The 17 Sustainable Development Goals are calling for some fundamental transformations.
If properly implemented country by country and and on a global scale will put our economy on a path to sustainable development.
The Six SDG Transformations
Transformation number 1: Education, gender and inequality
We should make sure that every person in every country has access to a good education system.
It should include formal education (from pre-primary school to secondary education), adult education, ongoing lifetime learning, school to work programs, and other aspects of skill-building.
All of these contribute to create societies that are well-educated, that have the skills for the 21st century, and that can participate in innovation.
By doing so we can achieve economic growth which means further economic progress and improvements in material conditions, good jobs will be generated, and economies will become more innovative. That results in having new technologies, new business approaches new business processes to improve human wellbeing.
Transformation number 2: Health, wellbeing and demography
We want a healthful society, in fact, health and more in general wellbeing, so physical health, mental health, and communities that are peaceful and thriving.
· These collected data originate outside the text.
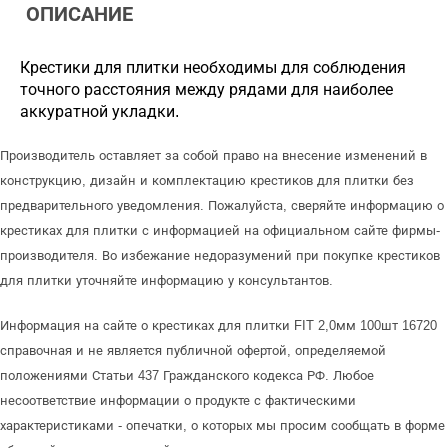
ОПИСАНИЕ
Крестики для плитки необходимы для соблюдения
точного расстояния между рядами для наиболее
аккуратной укладки.
Производитель оставляет за собой право на внесение изменений в
конструкцию, дизайн и комплектацию крестиков для плитки без
предварительного уведомления. Пожалуйста, сверяйте информацию о
крестиках для плитки с информацией на официальном сайте фирмы-
производителя. Во избежание недоразумений при покупке крестиков
для плитки уточняйте информацию у консультантов.
Информация на сайте о крестиках для плитки FIT 2,0мм 100шт 16720
справочная и не является публичной офертой, определяемой
положениями Статьи 437 Гражданского кодекса РФ. Любое
несоответствие информации о продукте с фактическими
характеристиками - опечатки, о которых мы просим сообщать в форме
This requires significant transformations.
In some places in the world, even the most rudimentary health care is not available. This leads to millions of children dying every year before their fifth birthday because they’re living in places without even a rudimentary healthcare system. In some other places due to the tremendous expenditure, some people cannot afford access to the healthcare that they need.
During the recent pandemic, we have witnessed how scarcity and uneven distribution of medical resources has been affecting patients around the world.
There are also other huge crises of well-being that we are facing around the globe such as rising suicide rates, rising substance abuse, addictions to opioids, for example, epidemics of depression. So even in places with big and expensive healthcare systems, one can have a healthcare system but have a well-being crisis.


Transformation number 3: Energy decarbonization and sustainable industry
Transformation number three addresses human-made climate change, which is caused by our use of fossil fuels that when burned, release carbon dioxide into the atmosphere that traps heat in the earth and warms the planet.
Our industries are using other chemical and material processes that release other kinds of gases, so-called greenhouse gases. Methane, nitrous oxide and some other industrial chemicals that also caused global warming. So we need a transformation of our energy systems and our industrial processes and other contributors to greenhouse gases so that we stop the dangers of human-induced climate change.
Energy sector transformation is fundamental.
Moving from coal, oil, and gas to wind, solar power, hydroelectric power in some places, nuclear energy, geothermal energy, ocean power.
These are kinds of primary energy sources that do not emit carbon dioxide into the atmosphere and do not harm the planet in the same way that our fossil fuels do.
We do also need to turn wastes into new kinds of inputs for products or make products that are biodegradable rather than plastics that end up polluting the environment massively.
Transformation number 4: Sustainable food, land water and oceans
The fourth transformation is sustainable land use, especially around agriculture. The way we grow food or forests or pasture land, the way we fish, can have devastating effects on the environment.
Chemicals used in agriculture such as pesticides and chemical fertilizers such as nitrogen-based fertilizers and phosphorus-based fertilizers can be terribly polluting.
We need a transformation of how we grow food all over the world, how we manage forests, how we manage fisheries so that we’re not destroying the very biodiversity that we share the planet with, and that we depend on for our food supply and our wellbeing. Therefore, sustainable food and land use is a big transformation.
Transformation number 5: Sustainable cities and communities
The fifth big transformation is to make our cities work sustainably.
Many cities today are massive sprawls of pollution. Traffic jams, often urban-borne diseases like dengue fever, crises of water supplies that have led to huge water scarcity in major cities of the world during drought periods.
We need smart cities, smart in terms of transport, in terms of buildings, in terms of energy use.
We need to make, cities that are livable, healthful, walkable, green, pleasant places to live, safe from the kind of environmental threats that now imperil so many urban livers around the world. So smart, sustainable cities and all of the transport infrastructure around that is the fifth major transformation.
Transformation number 6: Digital revolution for sustainable development
The sixth and final of the grand transformations that will be necessary to achieve sustainable development is the digital revolution.
We’re living in a new world.
Our lives are being transformed by artificial intelligence, robotics, 3D manufacturing, using the internet to transmit the underlying data for manufacturing. The genomics revolution is a digital information revolution that is transforming healthcare and drug discovery.
There are many positive aspects of this digital revolution, but it also comes with many perils because some technologies such as artificial intelligence can be misused.
It can end up with new kinds of warfare, cyber warfare, or autonomous weapons. The internet can be not only a vehicle for transmitting information but a vehicle of course for spying and surveillance for loss of privacy, privacy, for manipulation of politics.
So the idea of a transformation to a digital world that is productive and secure and protects our human rights is a real big challenge.
All these transformations need major systemic changes.
They involve changes in technology, investments in physical capital, skill capital, and knowledge capital. They also require long term investments as well as complementarity of public action and private action.
We will require a set of economic, political, and social instruments for each of these transformations.
This is a deep systemic change.
We may get to 2030 to reach the SDGs, but we’re still going to have transformation required after that.